WHO IS AN ENEMY OF THE STATE?
ON February 14, when Delhi Police arrested 21-year-old Bengaluru-based climate activist Disha Ravi and slapped charges of sedition on her, two distinct narratives emerged in the media. One group of people branded
Ravi, who has been accused of making edits on a controversial online ‘toolkit’ to allegedly defame India, an enemy of the state. The other called the Delhi Police action another instance of the blatant abuse of the sedition law by people in power to curb dissenting voices. And it’s not just Ravi. In January this year, three sedition cases were filed against Thiruvananthapuram MP Shashi Tharoor and six journalists, including India Today Group’s Rajdeep Sardesai, for tweeting “unverified” news about the farmers’ tractor rally in Delhi on January 26. Last year, Section 124A of the IPC (Indian Penal Code), which deals with sedition, was invoked against nearly two dozen people protesting the Citizenship (Amendment) Act in January-February. Back in February 2016, Jawaharlal Nehru University students Kanhaiya Kumar and Umar Khalid were taken into custody on the same charge for allegedly raising seditious slogans on the occasion of Afzal Guru’s death anniversary at the university campus in Delhi.

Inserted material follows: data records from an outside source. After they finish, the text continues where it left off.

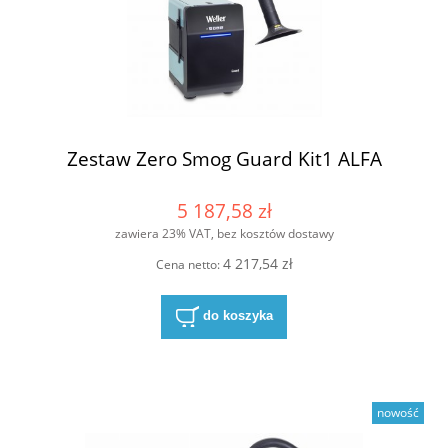
Zestaw Zero Smog Guard Kit1 ALFA
5 187,58 zł
zawiera 23% VAT, bez kosztów dostawy
4 217,54 zł
Cena netto:
do koszyka
nowość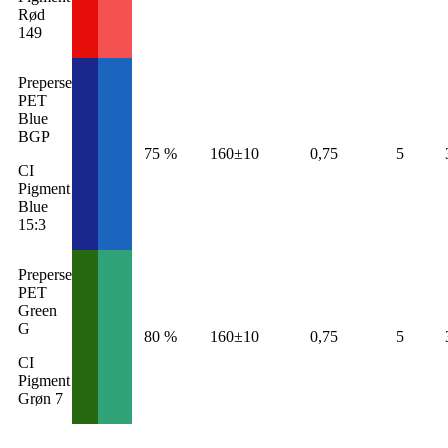
Rød
149
Preperse
PET
Blue
BGP
75 %
160±10
0,75
5
CI
Pigment
Blue
15:3
Preperse
PET
Green
G
80 %
160±10
0,75
5
CI
Pigment
Grøn 7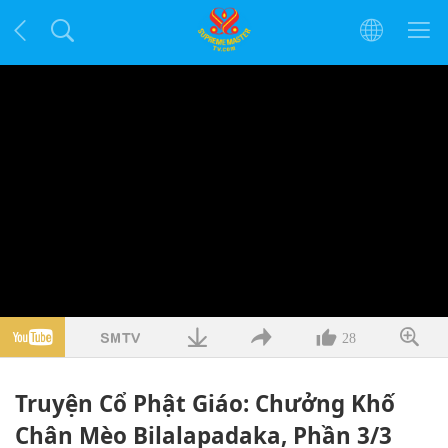
28
Truyện Cổ Phật Giáo: Chưởng Khố
Chân Mèo Bilalapadaka, Phần 3/3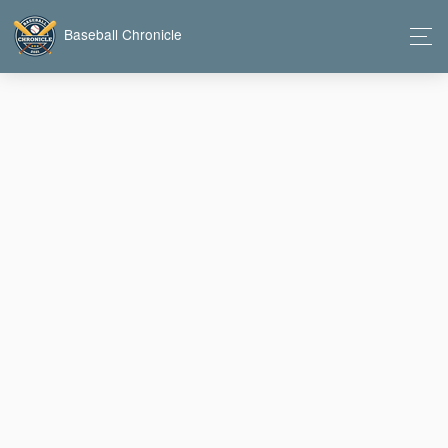
Baseball Chronicle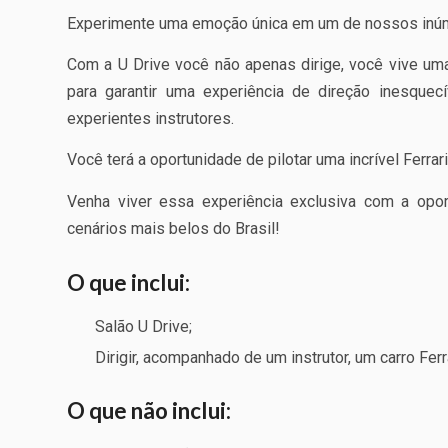
Experimente uma emoção única em um de nossos inúm
Com a U Drive você não apenas dirige, você vive um
para garantir uma experiência de direção inesquec
experientes instrutores.
Você terá a oportunidade de pilotar uma incrível Ferrari
Venha viver essa experiência exclusiva com a opor
cenários mais belos do Brasil!
O que inclui:
Salão U Drive;
Dirigir, acompanhado de um instrutor, um carro Ferra
O que não inclui:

Are the authorities misreading the scope of sedition? According to Article 14, an independent research initiative founded by a group of lawyers, academics and journalists, 10,938 individuals were booked in 816 sedition cases across India between 2010 and 2020. While the popular discourse tends to blame the Union government—it’s responsible only for Delhi Police and central agencies—the state governments are the ones which invoke this provision frequently as law and order is a state subject. Five states—Bihar, Tamil Nadu, Uttar Pradesh, Jharkhand and Karnataka—accounted for nearly 65 per cent of the sedition cases.

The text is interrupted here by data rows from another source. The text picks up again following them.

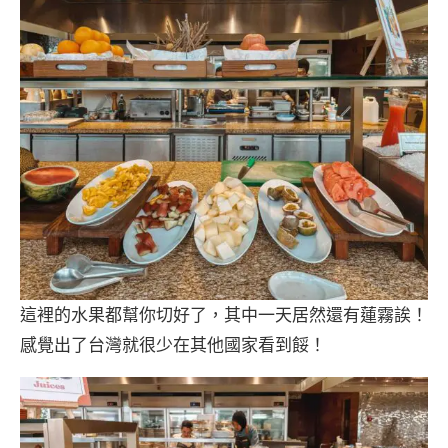
這裡的水果都幫你切好了，其中一天居然還有蓮霧誒！
感覺出了台灣就很少在其他國家看到餒！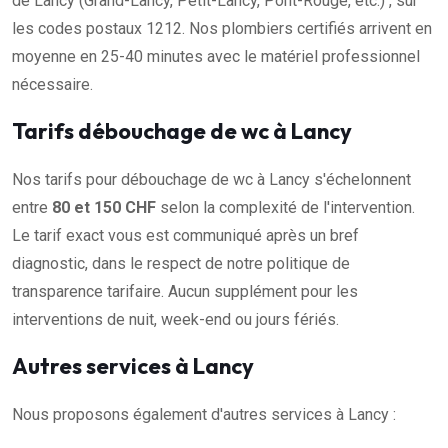
de Lancy (Grand-Lancy, Petit-Lancy, Pont-Rouge, etc.) , sur
les codes postaux 1212. Nos plombiers certifiés arrivent en
moyenne en 25-40 minutes avec le matériel professionnel
nécessaire.
Tarifs débouchage de wc à Lancy
Nos tarifs pour débouchage de wc à Lancy s'échelonnent
entre
80 et 150 CHF
selon la complexité de l'intervention.
Le tarif exact vous est communiqué après un bref
diagnostic, dans le respect de notre politique de
transparence tarifaire. Aucun supplément pour les
interventions de nuit, week-end ou jours fériés.
Autres services à Lancy
Nous proposons également d'autres services à Lancy :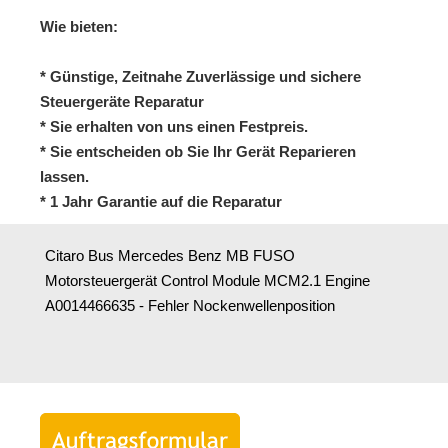
Wie bieten:
* Günstige, Zeitnahe Zuverlässige und sichere
Steuergeräte Reparatur
* Sie erhalten von uns einen Festpreis.
* Sie entscheiden ob Sie Ihr Gerät Reparieren
lassen.
* 1 Jahr Garantie auf die Reparatur
Citaro Bus Mercedes Benz MB FUSO
Motorsteuergerät Control Module MCM2.1 Engine
A0014466635 - Fehler Nockenwellenposition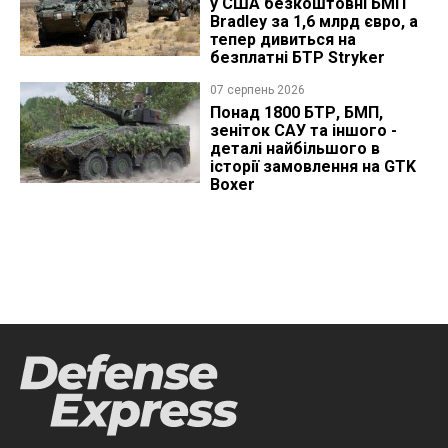
у США безкоштовні БМП
Bradley за 1,6 млрд євро, а
тепер дивиться на
безплатні БТР Stryker
07 серпень 2026
Понад 1800 БТР, БМП,
зеніток САУ та іншого -
деталі найбільшого в
історії замовлення на GTK
Boxer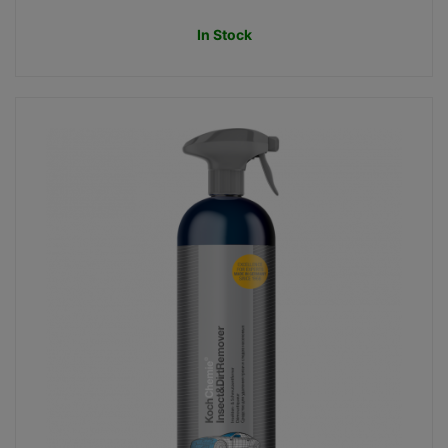
In Stock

Young or old, rich or poor, celebrity or commoner, student or professional, no one, it seems, is beyond the long arm of sedition charges. The 124A charge has been invoked for failure to stand up for the national anthem, for daring to post a critical tweet, holding a ‘Free Kashmir’ poster, even raising an ‘Azadi’ slogan. Some 1,310 individuals have been charged with sedition just for shouting slogans in the past decade. This, when the Supreme Court, in a landmark verdict in 1995 in Balwant Singh vs. State of Punjab acquitted all the accused of sedition for chanting pro-Khalistan slogans following Indira Gandhi’s assassination. The court held that the mere chanting of slogans with no attempt to incite violence cannot amount to sedition and investigating authorities must be extremely cautious before making arrests in such cases.
WHAT IS SEDITION?
Sedition under Section 124A of the IPC includes signs, visible representations or words, spoken or written, that can cause “hatred or contempt, or excite or attempt to excite disaffection” towards the government.